If you’ve ever been frustrated by a full, but non functioning salt shaker, discovered a suspect mass of whey in a tub of protein powder, or had to break up a chunk of powdered detergent, you know that fine powders and moisture are not a great combination.
The abrasives used in MicroBlasting range in size from 10-150 microns (a human hair is huge in comparison at 50 microns). Some materials are more sensitive to moisture than others, but every material becomes more sensitive as it gets smaller. The ratio of surface area to volume increases as particle size decreases. This creates more opportunity for water molecules to bond the abrasive particles together.

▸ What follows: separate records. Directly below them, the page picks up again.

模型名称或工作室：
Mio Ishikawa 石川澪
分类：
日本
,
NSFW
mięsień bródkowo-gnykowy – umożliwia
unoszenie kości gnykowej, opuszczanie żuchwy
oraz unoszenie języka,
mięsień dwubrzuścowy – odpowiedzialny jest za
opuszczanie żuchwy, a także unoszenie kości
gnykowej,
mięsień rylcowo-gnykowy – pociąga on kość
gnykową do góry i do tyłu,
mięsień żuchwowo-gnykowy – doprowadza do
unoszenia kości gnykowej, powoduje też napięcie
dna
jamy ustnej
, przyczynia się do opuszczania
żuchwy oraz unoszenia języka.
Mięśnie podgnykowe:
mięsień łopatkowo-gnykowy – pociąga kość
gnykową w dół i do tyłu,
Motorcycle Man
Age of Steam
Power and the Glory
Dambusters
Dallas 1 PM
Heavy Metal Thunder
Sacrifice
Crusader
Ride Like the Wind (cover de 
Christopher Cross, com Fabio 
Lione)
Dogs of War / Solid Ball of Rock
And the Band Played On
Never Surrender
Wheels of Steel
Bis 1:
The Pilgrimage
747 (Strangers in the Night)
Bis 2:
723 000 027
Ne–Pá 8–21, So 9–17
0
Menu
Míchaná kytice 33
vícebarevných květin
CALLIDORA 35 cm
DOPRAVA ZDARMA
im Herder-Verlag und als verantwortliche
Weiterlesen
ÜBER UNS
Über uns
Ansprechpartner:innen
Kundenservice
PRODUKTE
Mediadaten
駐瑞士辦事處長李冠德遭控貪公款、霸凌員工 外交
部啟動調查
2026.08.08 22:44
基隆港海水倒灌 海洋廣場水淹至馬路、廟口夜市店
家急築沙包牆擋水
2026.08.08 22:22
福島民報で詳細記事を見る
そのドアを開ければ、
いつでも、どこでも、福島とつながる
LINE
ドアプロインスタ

The greatest potential for moisture contamination comes from your air supply. Let’s look at how to prevent this.
Only blast with Dry Air
There are 3 locations where the air can become contaminated. The first is the drain valve at the bottom of the main reservoir, which takes out water that condenses during the compression process. Typically, a refrigerant dryer is connected to the compressor. This second step cools the air, and as cold air can hold less moisture than warm air, more water is drawn out through this phase. After passing through a refrigerant dryer the dew point is typically 40° F. MicroBlasting requires an additional step to achieve a dew point of -25° F. To achieve this level of dryness an active process is required, the two common methods are desiccant or membrane methods.

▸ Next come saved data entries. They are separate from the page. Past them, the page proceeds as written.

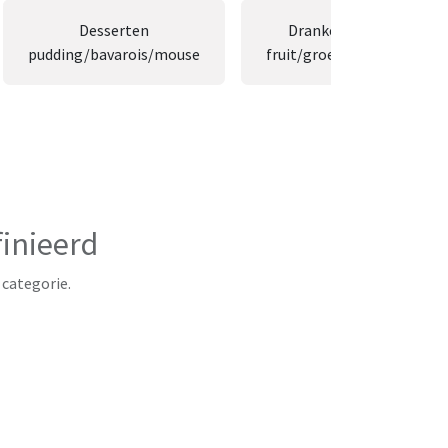
Desserten
Dranken
pudding/bavarois/mouse
fruit/groenten
c
inieerd
 categorie.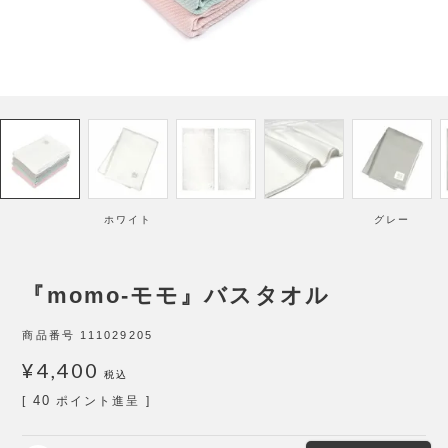
ホワイト
グレー
『momo-モモ』バスタオル
商品番号
111029205
¥
4,400
税込
40
[
ポイント進呈 ]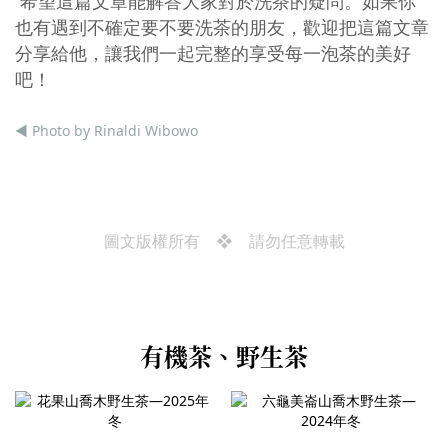
希望這篇文章能解答大家對於洗茶的疑問。如果你
也有遇到不確定要不要洗茶的朋友，歡迎把這篇文章
分享給他，讓我們一起完整的享受每一泡茶的美好
吧！
◀ Photo by Rinaldi Wibowo
圖文版權所有 ❖ 請勿任意轉載
有機茶、野生茶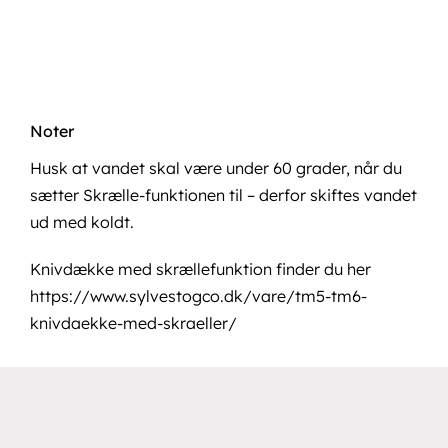
Noter
Husk at vandet skal være under 60 grader, når du
sætter Skrælle-funktionen til – derfor skiftes vandet
ud med koldt.
Knivdække med skrællefunktion finder du her
https://www.sylvestogco.dk/vare/tm5-tm6-
knivdaekke-med-skraeller/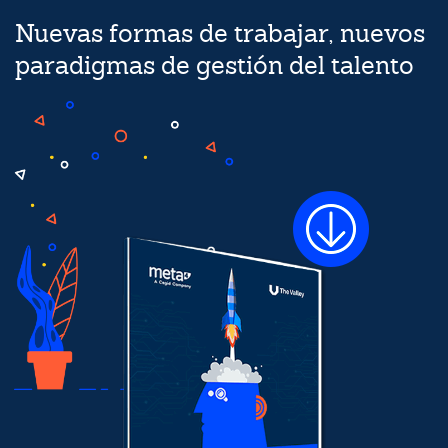
Nuevas formas de trabajar, nuevos
paradigmas de gestión del talento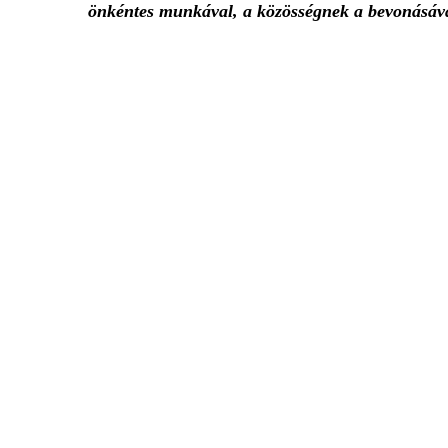
önkéntes munkával, a közösségnek a bevonásáva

These use a super-absorbent bead that literally “pulls” moisture out of the compressed air as it passes through the dryer. When the beads are fresh they can achieve dew points as low as -35˚ F. The beads have a limit to the amount of moisture that they can absorb. Most manufacturers will use a bead that changes color when the bead becomes more saturated, typically orange to green. When the beads become green they will need to be either regenerated or replaced in steady use.
To regenerate the beads, the moisture must be driven off with heat. Each recharge causes the beads to lose some of their water holding capacity (like a cell phone battery that slowly looses it’s effectiveness over time).
Having trouble changing the desiccant charger on your ProCenter? Watch the video below to see how it’s done.
This dryer uses a semipermeable hollow membrane, arranged in a series of tubes. Water vapor will diffuse through the tube wall (osmosis). Then an automatic air purge removes the moisture vapor from the tubes. By continuously removing water vapor from the system, maintenance associated with drying beads is removed. While the initial cost for a membrane dryer is usually higher than a desiccant, this is offset by the reduced need for maintenance over the life of the dryer.